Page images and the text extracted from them
=-=-=
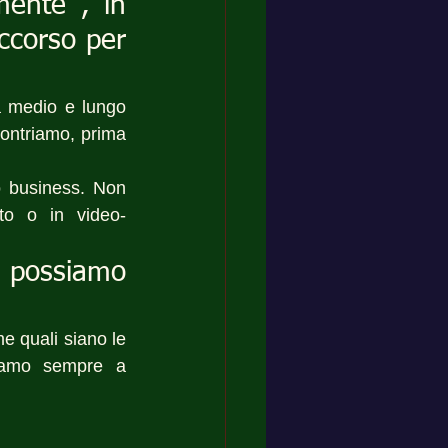
ente , in 
ccorso per 
 medio e lungo 
ontriamo, prima 
o business. Non 
to o in video-
possiamo 
e quali siano le 
Siamo sempre a 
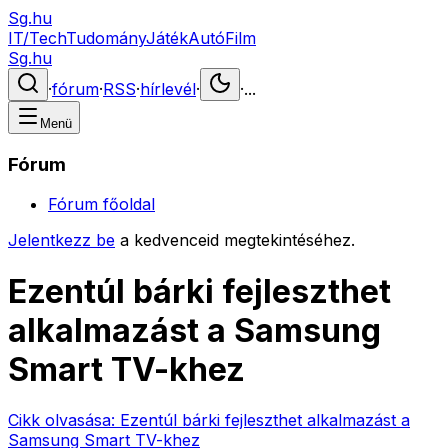
Sg.hu
IT/Tech
Tudomány
Játék
Autó
Film
Sg.hu
·
fórum
·
RSS
·
hírlevél
·
·
...
Menü
Fórum
Fórum főoldal
Jelentkezz be
a kedvenceid megtekintéséhez.
Ezentúl bárki fejleszthet
alkalmazást a Samsung
Smart TV-khez
Cikk olvasása:
Ezentúl bárki fejleszthet alkalmazást a
Samsung Smart TV-khez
=-=-=
Work order –
Quote every line of extracted text in the items above word for word, leaving out the pictures.

Exercise solution –
ente , in 
ccorso per 
 medio e lungo 
ontriamo, prima 
o business. Non 
to o in video-
possiamo 
e quali siano le 
Siamo sempre a 
Sg.hu
IT/Tech
Tudomány
Játék
Autó
Film
Sg.hu
·
fórum
·
RSS
·
hírlevél
·
·
...
Menü
Fórum
Fórum főoldal
Jelentkezz be
a kedvenceid megtekintéséhez.
Ezentúl bárki fejleszthet
alkalmazást a Samsung
Smart TV-khez
Cikk olvasása:
Ezentúl bárki fejleszthet alkalmazást a
Samsung Smart TV-khez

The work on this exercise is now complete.